How  does D1 help individual researchers deposit data?  ask.dataone.org -  how do I put my data into D1?  response: MNs open to anyone (i.e.  ONEShare), MNs open to anyone with qualifications, MNs that are project  specific (i.e. PISCO and others)

Q:  challenge to create metadata for data - perhaps a template would be  useful, esp. to researchers so they'd have something to start from.  
A: metadata tools to help relatively inexperienced users get started - see Morpho for one.
These  are kind of community data standards/conventions (i.e. use meters vs  centimeters, etc.)  Perhaps D1 can help with pointers to these community  standards (i.e. see Kepler for data flow)

Q: there are no standards - what if, say, units were changed prior to upload
A: 

could leverage some existing tools (i.e. DMPtool) web-based tool for developing a data management plan tool; Smithsonian wants to use DMP version 2 internally

Q: do we see MNs of a like type use like metadata standards?
A: yes

Karl (EDAC) is multi domain, so they see many metadata standards.  What are some common denominators across domains?  

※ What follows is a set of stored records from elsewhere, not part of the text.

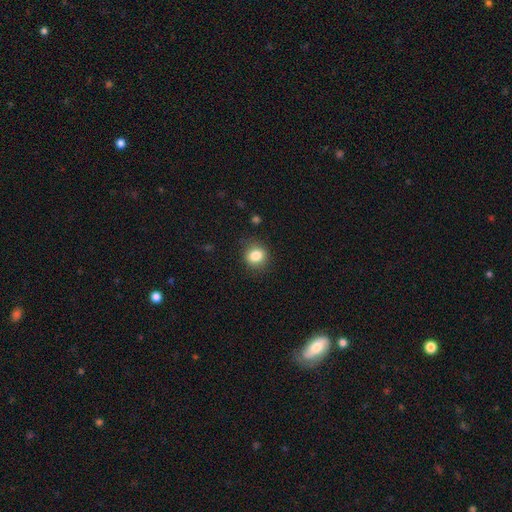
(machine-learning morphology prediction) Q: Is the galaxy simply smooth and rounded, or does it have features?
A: smooth — 84%.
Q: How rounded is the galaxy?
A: round — 75%.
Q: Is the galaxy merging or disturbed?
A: none — 86%.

***************************************************************************

Session 4 1440 - 1600

Matt: discussing overview/processes/barriers to implementing MNs

MNs are authoritative, curate data holdings, log/report access to objects, control access to data/metadata, replicate holdings for other MNs, deploy a DataONE-compatible software system

Design goals: embrace hetergeneity via data packaging, preservation, high availability, reproducibility, immutability and versioning, logging

persistent identifiers: uniquely identify data or metadata objects
some examples of identifiers: doi, ark, uuid, lsid, html, etc...

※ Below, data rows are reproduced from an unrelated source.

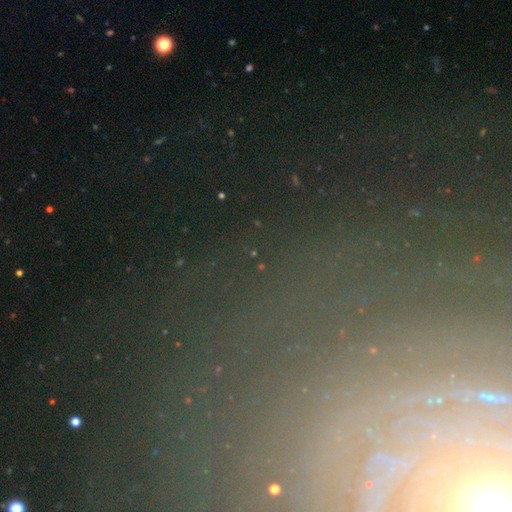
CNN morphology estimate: Smooth or featured: star or artifact — 50% (featured or disk — 32%)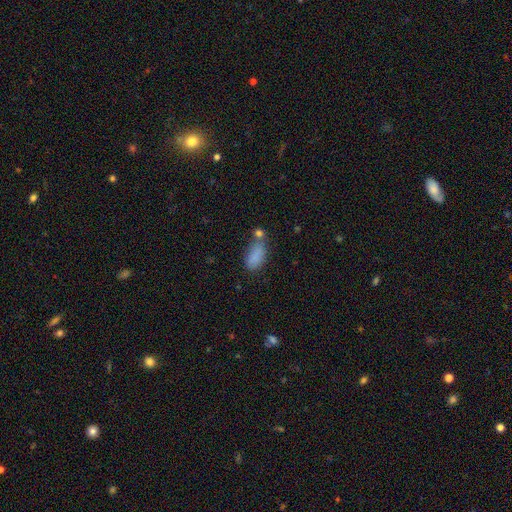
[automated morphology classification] type=smooth (83%); roundness=in between (88%); merging=none (46%).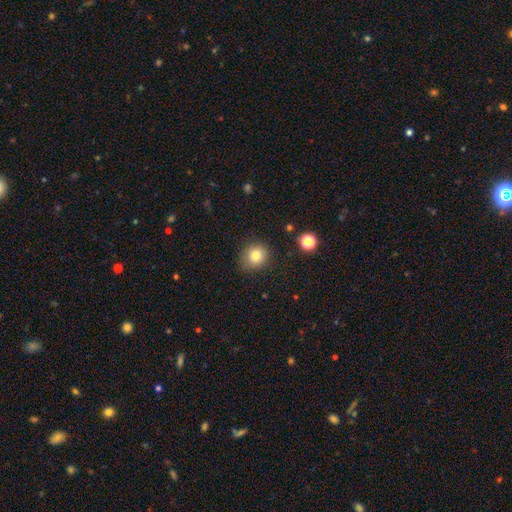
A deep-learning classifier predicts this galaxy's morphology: smooth 81%, star or artifact 11%, featured or disk 8%. Down the decision tree: how rounded — round (82%); merging — none (83%).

Data Packaging - see architecture documentation
MUST produce a resource map (OAI-ORE RDF) (with system metadata)
data and the science metadata also have system metadata

support many metadata formats, including EML, BDP, ISO 19115, Dublin Core, Darwin Core, METS

See flowchart: Road Map to a Member Node

Phase 1 - Plan
    determine which tier
        tier 1 - public content
        tier 2 - access control 
        tier 3 - write services 
        tier 4 - act as a replication target

Phase 2 - Develop
    wrap your own - implement tier 1 MN APIs however you like or implement tiers 2-4 as you need  - very time consuming
    use existing repository software
        metacat (tier 4)
        generic member node (tier 4) 
        dryad (tier 1)
        mercury (tier 1)
        merritt (tier 1)
        ... more to come
        
Phase 3 - Deploy
    2 phases of testing
        staging - series of automated and content tests, iterative process
        issues to consider: hardware, infrastructure, maintenance, administration, etc.
    
Phase 4 - Operate
    announce
    ongoing operations
    participate in MN forums

Typical barriers
    during development - establish secure SSL environment, and providing package ORE maps
    design issues - immutability & versioning, logging (required at tier 1 (and up))
    
Explain logging issue: in order to become a MN, required to log all downloads of data/metadata.  The CNs provide an aggregated log, since a single MN may not have accurate usage stats (due to multiple copies of a dataset)

Q: are there infrastructure requirements, for an institution, for example
A: run a server publicly visible on the internet, organizationally support operating as a MN, for a significant period of time.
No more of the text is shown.